In the book that records the great rivalry between the Montreal Canadiens and Boston Bruins, this will be but a tiny chapter.

A strange one, though, and an eventful one, and a messy one played out by two not particularly inspiring incarnations of those ancient clubs, especially considering that this is the Stanley Cup playoffs.

What will be recorded is the result: a 2-1 Montreal victory, which sends the first-round series to a deciding seventh game in Boston Wednesday night. That's as it should be, given that there has been so little to choose between these teams in this series, and during this season.

What made it interesting was the getting there.

Where to start? With the referees, perhaps, because if an official's ideal night in a game that matters is to disappear into the woodwork, invisible but for the fine print in the box score, this wasn't quite that.

In the opening minute of the first period with the game scoreless, Scott Gomez stole the puck, skated to the Boston blueline, and let rip with a shot that Vézina candidate Tim Thomas figured to handle rather easily. That same assumption was made by referee Kevin Pollock, who looking on from a distance and seeing Thomas covering up, very quickly blew his whistle.

What followed must be the referee's nightmare, the kind of vision that manifests itself after a 3 a.m. meal of pizza-by-the-slice on Crescent Street, the zebra equivalent of the forgotten exam, or strolling naked into church. The puck was in fact loose, visible to just about all of the 21,000-odd fans in the Bell Centre and to a vast television audience, sitting all by itself in the crease, where Brian Gionta tipped it home - this in a series in which scoring the first goal had been absolutely definitive.

The crowd erupted, the referees waved it off, and the good, healthy Montreal-Boston hate already evident in the rink every time that villainous Zdeno Chara touched the puck took a sharp left turn in the direction of the Richard Riot. Souvenir towels, and a single rubber chicken, littered the ice.

The mob was placated soon after, though, when the Habs took the lead for real, Mike Cammalleri scoring on a 5-on-3 after he had cleverly played Boston into a too-many-men penalty.

Not that the goal was going to stand up on a night like this, when both teams were shoddy defensively in their own ends. Dennis Seidenberg tied it for Boston in first minute of the second period, on a shot from a tough angle that went right through Carey Price.

And then came the night's highest drama. With 15 minutes 23 seconds remaining in the period, Milan Lucic - a hated figure in the building to begin with, though he had been all but invisible in this series - suddenly rematerialized, and saw Jaroslav Spacek looking off in another direction after playing the puck in front of the penalty box. He crushed Spacek into the Bell Centre's unforgiving glass, leaving the Canadiens defenceman lying motionless on the ice in the fetal position. (Given the fact that the Habs were already perilously short of rearguards, any kind of injury to Spacek had serious consequences.) After conferring, the referees gave Lucic a five-minute major and game misconduct (and you have to wonder if the Solomonic wisdom of Colin Campbell will have him sitting out Game 7). A delay-of-game penalty for firing the puck over the glass quickly followed, making it rather simple for Brian Gionta to put Montreal ahead again during a 5-on-3.

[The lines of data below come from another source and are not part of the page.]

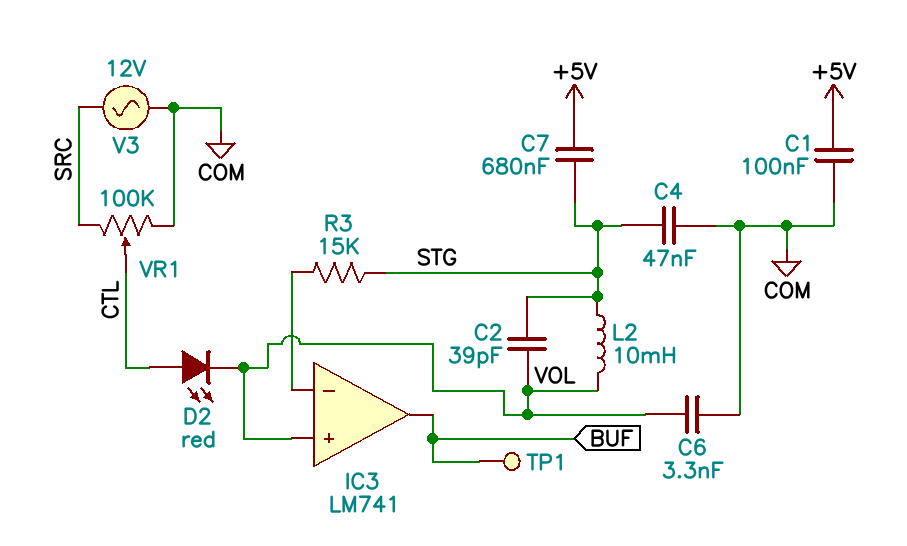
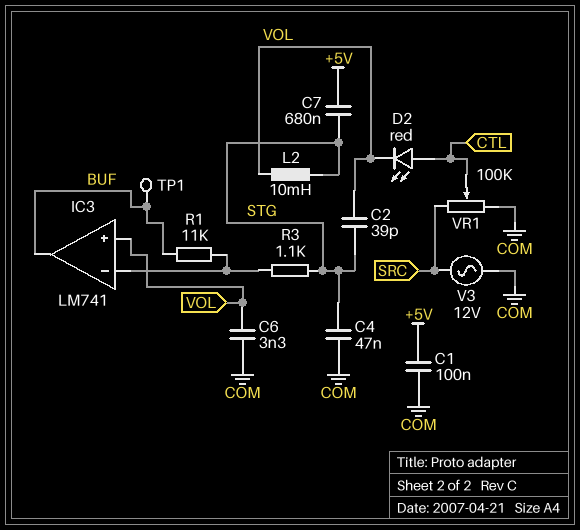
R1: none -> 11k (BUF, IC3/in-)
R3: 15k (IC3/in-, STG) -> 1.1k (IC3/in-, STG)

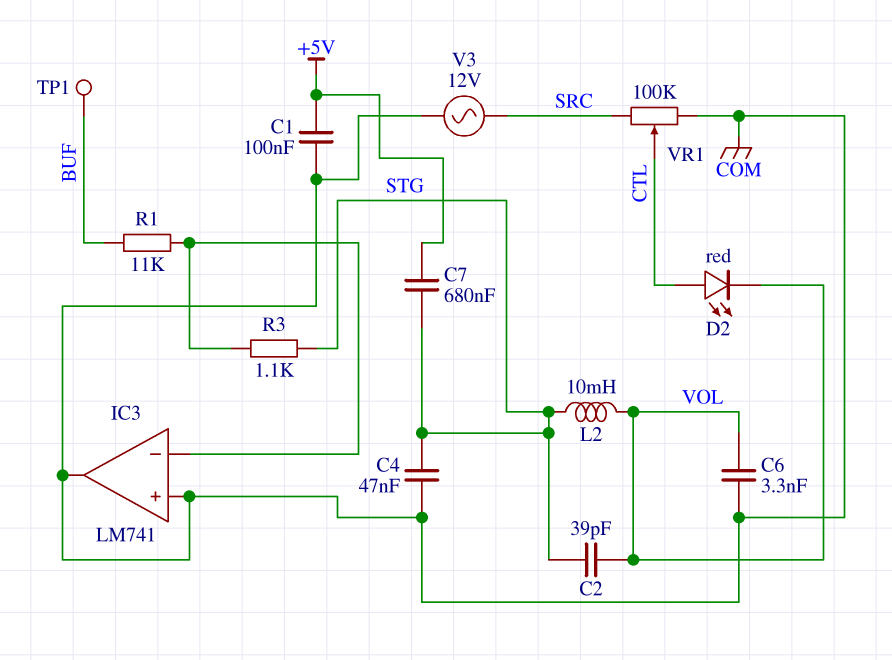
IC3 pin in+: VOL -> COM
IC3 pin out: BUF -> COM

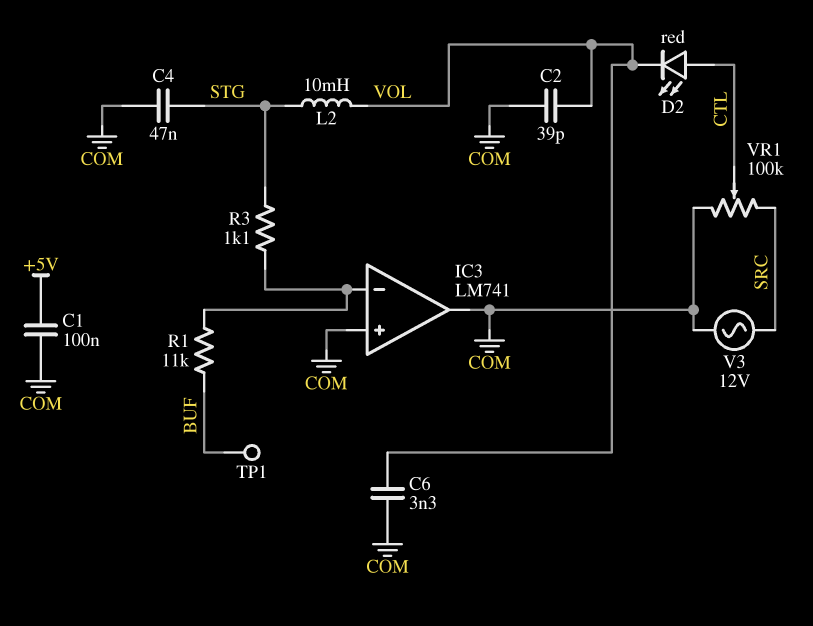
C2: 39pF (STG, VOL) -> 39pF (COM, VOL)
C7: 680nF (+5V, STG) -> none

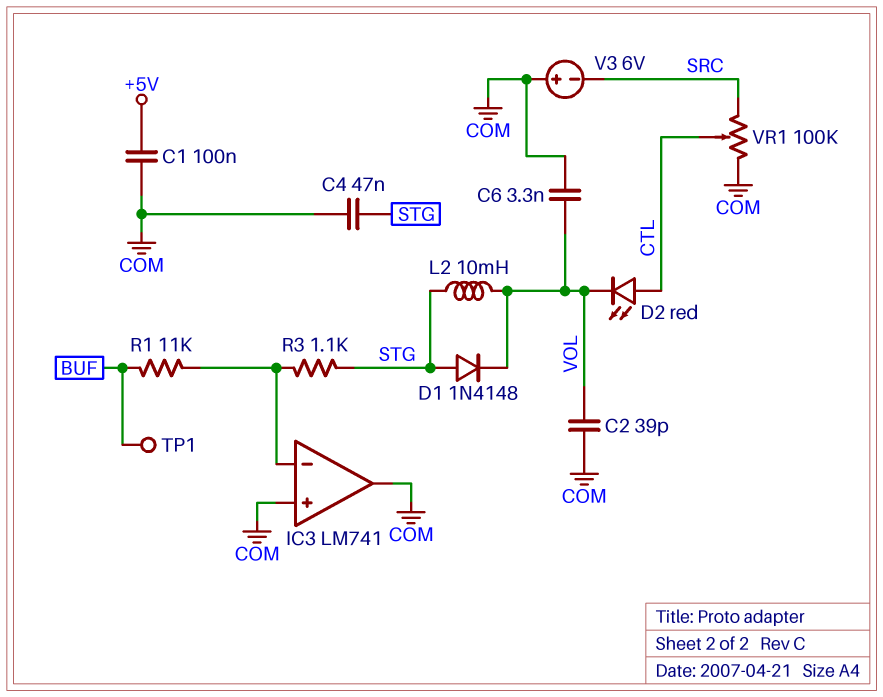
D1: none -> diode 1N4148 (A STG, K VOL)
V3: AC 12V (COM, SRC) -> 6V (plus COM, minus SRC)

Spacek did his time in the quiet room, and was back taking his regular turn before the period ended.

The final 20 minutes were tense, and messy, and Price had to be at times both very good and very lucky, given the lack of support. A high-sticking penalty to the Bruins' Chris Kelly with a little over three minutes left should have put things to rest, but wouldn't you know it, the Bruins almost tied the game while shorthanded.

That was the last gasp though, and had this been a game played in November, the local cognoscenti would have judged a stinker, albeit with the right team coming out on top.

It's the playoffs, though, and they're all supposed to be at least minor classics this time of year. So let's call it the oddball prelude, the eccentric setup for the one that really matters.